Summarized by Eileen Bell

Rare illness taking a swift toll on young family
USA Today 19Jan99; Page 04D
By Anita Manning

A 30 year old Latter-day Saint in Kaysville, Utah, is dying from a rare disease that his wife believes he may have contracted on his mission to Canada.

Doug McEwan suffers from Creutzfeldt-Jakob Disease, or CJD. It strikes one in a million people, but usually only those over 50. A new variant of CJD has affected at least at 33 people in Great Britain, and has been linked to the so-called "Mad Cow" disease. However, Brother McEwan suffers from the original CJD, not the new variant.

Doug McEwan is the father of two little girls, and had been working for a grocery brokerage when his symptoms began. He found himself unable to remember how to spell his wife's name. In one case, he couldn't call home while he was on the road, because he first couldn't remember his phone number, and then couldn't remember how to spell his last name to get help from directory assistance.

He first assumed the memory problems were being caused by stress.

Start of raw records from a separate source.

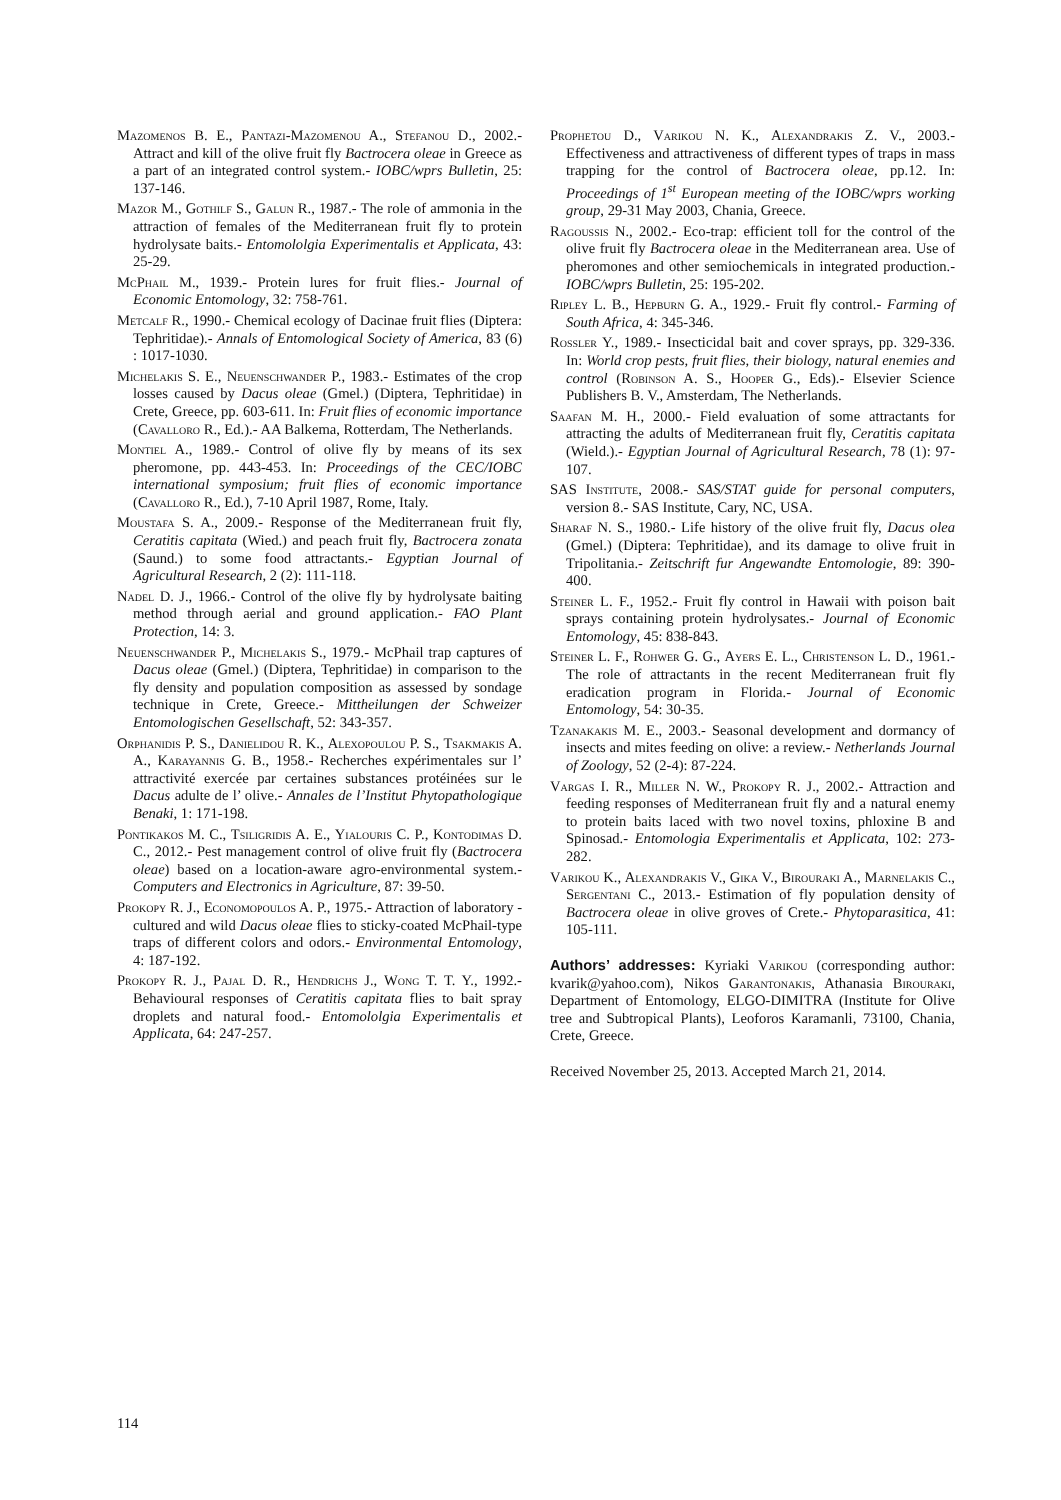Mazomenos B. E., Pantazi-Mazomenou A., Stefanou D., 2002.- Attract and kill of the olive fruit fly Bactrocera oleae in Greece as a part of an integrated control system.- IOBC/wprs Bulletin, 25: 137-146.
Mazor M., Gothilf S., Galun R., 1987.- The role of ammonia in the attraction of females of the Mediterranean fruit fly to protein hydrolysate baits.- Entomololgia Experimentalis et Applicata, 43: 25-29.
McPhail M., 1939.- Protein lures for fruit flies.- Journal of Economic Entomology, 32: 758-761.
Metcalf R., 1990.- Chemical ecology of Dacinae fruit flies (Diptera: Tephritidae).- Annals of Entomological Society of America, 83 (6) : 1017-1030.
Michelakis S. E., Neuenschwander P., 1983.- Estimates of the crop losses caused by Dacus oleae (Gmel.) (Diptera, Tephritidae) in Crete, Greece, pp. 603-611. In: Fruit flies of economic importance (Cavalloro R., Ed.).- AA Balkema, Rotterdam, The Netherlands.
Montiel A., 1989.- Control of olive fly by means of its sex pheromone, pp. 443-453. In: Proceedings of the CEC/IOBC international symposium; fruit flies of economic importance (Cavalloro R., Ed.), 7-10 April 1987, Rome, Italy.
Moustafa S. A., 2009.- Response of the Mediterranean fruit fly, Ceratitis capitata (Wied.) and peach fruit fly, Bactrocera zonata (Saund.) to some food attractants.- Egyptian Journal of Agricultural Research, 2 (2): 111-118.
Nadel D. J., 1966.- Control of the olive fly by hydrolysate baiting method through aerial and ground application.- FAO Plant Protection, 14: 3.
Neuenschwander P., Michelakis S., 1979.- McPhail trap captures of Dacus oleae (Gmel.) (Diptera, Tephritidae) in comparison to the fly density and population composition as assessed by sondage technique in Crete, Greece.- Mittheilungen der Schweizer Entomologischen Gesellschaft, 52: 343-357.
Orphanidis P. S., Danielidou R. K., Alexopoulou P. S., Tsakmakis A. A., Karayannis G. B., 1958.- Recherches expérimentales sur l’ attractivité exercée par certaines substances protéinées sur le Dacus adulte de l’ olive.- Annales de l’Institut Phytopathologique Benaki, 1: 171-198.
Pontikakos M. C., Tsiligridis A. E., Yialouris C. P., Kontodimas D. C., 2012.- Pest management control of olive fruit fly (Bactrocera oleae) based on a location-aware agro-environmental system.- Computers and Electronics in Agriculture, 87: 39-50.
Prokopy R. J., Economopoulos A. P., 1975.- Attraction of laboratory -cultured and wild Dacus oleae flies to sticky-coated McPhail-type traps of different colors and odors.- Environmental Entomology, 4: 187-192.
Prokopy R. J., Pajal D. R., Hendrichs J., Wong T. T. Y., 1992.- Behavioural responses of Ceratitis capitata flies to bait spray droplets and natural food.- Entomololgia Experimentalis et Applicata, 64: 247-257.
Prophetou D., Varikou N. K., Alexandrakis Z. V., 2003.- Effectiveness and attractiveness of different types of traps in mass trapping for the control of Bactrocera oleae, pp.12. In: Proceedings of 1<sup>st</sup> European meeting of the IOBC/wprs working group, 29-31 May 2003, Chania, Greece.
Ragoussis N., 2002.- Eco-trap: efficient toll for the control of the olive fruit fly Bactrocera oleae in the Mediterranean area. Use of pheromones and other semiochemicals in integrated production.- IOBC/wprs Bulletin, 25: 195-202.
Ripley L. B., Hepburn G. A., 1929.- Fruit fly control.- Farming of South Africa, 4: 345-346.
Rossler Y., 1989.- Insecticidal bait and cover sprays, pp. 329-336. In: World crop pests, fruit flies, their biology, natural enemies and control (Robinson A. S., Hooper G., Eds).- Elsevier Science Publishers B. V., Amsterdam, The Netherlands.
Saafan M. H., 2000.- Field evaluation of some attractants for attracting the adults of Mediterranean fruit fly, Ceratitis capitata (Wield.).- Egyptian Journal of Agricultural Research, 78 (1): 97-107.
SAS Institute, 2008.- SAS/STAT guide for personal computers, version 8.- SAS Institute, Cary, NC, USA.
Sharaf N. S., 1980.- Life history of the olive fruit fly, Dacus olea (Gmel.) (Diptera: Tephritidae), and its damage to olive fruit in Tripolitania.- Zeitschrift fur Angewandte Entomologie, 89: 390-400.
Steiner L. F., 1952.- Fruit fly control in Hawaii with poison bait sprays containing protein hydrolysates.- Journal of Economic Entomology, 45: 838-843.
Steiner L. F., Rohwer G. G., Ayers E. L., Christenson L. D., 1961.- The role of attractants in the recent Mediterranean fruit fly eradication program in Florida.- Journal of Economic Entomology, 54: 30-35.
Tzanakakis M. E., 2003.- Seasonal development and dormancy of insects and mites feeding on olive: a review.- Netherlands Journal of Zoology, 52 (2-4): 87-224.
Vargas I. R., Miller N. W., Prokopy R. J., 2002.- Attraction and feeding responses of Mediterranean fruit fly and a natural enemy to protein baits laced with two novel toxins, phloxine B and Spinosad.- Entomologia Experimentalis et Applicata, 102: 273-282.
Varikou K., Alexandrakis V., Gika V., Birouraki A., Marnelakis C., Sergentani C., 2013.- Estimation of fly population density of Bactrocera oleae in olive groves of Crete.- Phytoparasitica, 41: 105-111.
Authors’ addresses: Kyriaki Varikou (corresponding author: kvarik@yahoo.com), Nikos Garantonakis, Athanasia Birouraki, Department of Entomology, ELGO-DIMITRA (Institute for Olive tree and Subtropical Plants), Leoforos Karamanli, 73100, Chania, Crete, Greece.
Received November 25, 2013. Accepted March 21, 2014.
114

Doug quit his job, and then went for medical help when he wasn't able to fill out job applications to find new work.

Concern also centers around Brother McEwan's donations of blood plasma before knowing he was ill. Most products connected with his donations have been quarantined.

It's still not known how he contracted CJD. Various possibilities include genetic predesposition, eating wild game that he had hunted, or ... as his wife believes... by eating affected meat during his mission. She feels that since the rest of the family shared in eating the game he had hunted, the only food that he ate differently than the rest of the them, was in Canada.

(The article refers only to "rural Canada" without being more specific. A few years ago there were two herds of British-bred cattle destroyed in Alberta, however testing after their destruction showed no signs of mad cow disease.)

It's believed by some that many cases of CJD go undiagnosed, and are passed off as Alzheimer's Disease or dementia. Symptoms of CJD can be personality changes, memory or other cognitive problems, and lack of muscle coordination. Death oftens comes within a year of the first symptoms showing.